Estos siete consejos nos ayudarán a mitigar los síntomas y a hacer frente al otoño con energía y buen talante: 

1. Aunque con los ritmos que llevamos no es fácil es recomendable exponernos al sol al menos diez minutos diarios, preferiblemente a primera hora de la mañana. 

2. Hidratarnos correctamente. Un cuerpo hidratado se enfrenta mejor al cansancio. Tomar entre litro y medio y dos litros al día y procurar no tomar bebidas frías. 

3. Realizar regularmente algún tipo de ejercicio físico. Y mejor si este puede ser al aire libre. Procurar al menos caminar 30 minutos diarios. 

4. Dormir correctamente para adaptarnos a las horas de luz solar. Intentar cenar temprano para facilitar el sueño. 

5. Seguir una dieta equilibrada en la que abunden frutas y verduras. 

6. Compartir el ocio con la familia y amigos y planificar viajes o excursiones. 

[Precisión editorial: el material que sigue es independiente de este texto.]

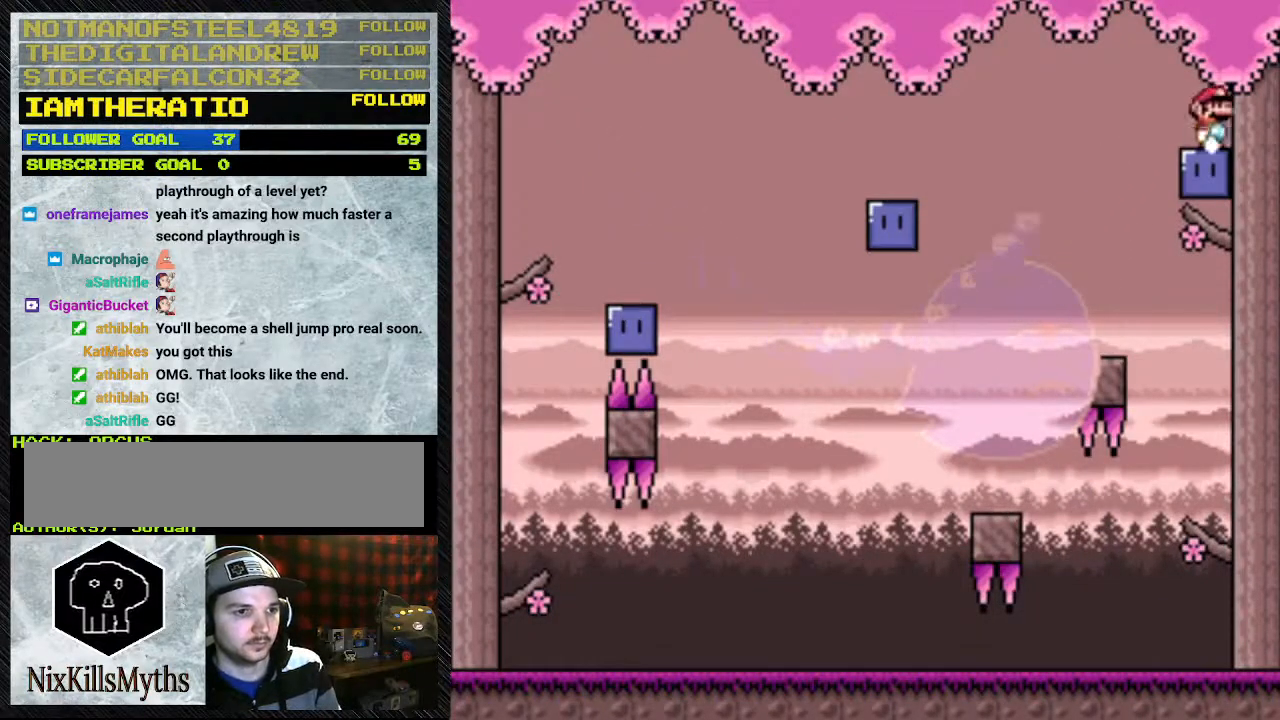
{"buttons": ["B", "Y", "DPAD_LEFT"], "events": [[100, "DPAD_LEFT", "down"], [100, "DPAD_RIGHT", "up"], [267, "B", "down"], [267, "Y", "down"]]}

7. Sonreír y cantar una canción alegre cada día. 

¿Qué alimentos son los más recomendables? 

En lo que a alimentación respecta, lo importante es realizar siempre una dieta sana y variada, rica en vitaminas, frutas, verduras, legumbres, proteínas y baja en grasas. 

Como ya hemos dicho beber e hidratarse de forma abundante, pero evitando o reduciendo sustancias excitantes para el sistema nervioso como cafeína, teína... 

Muy importante tener rutina en los horarios de comidas, realizando 4 – 5 ingestas al día. 

Comer alimentos de la estación y siempre que sea posible de proximidad y ecológicos. 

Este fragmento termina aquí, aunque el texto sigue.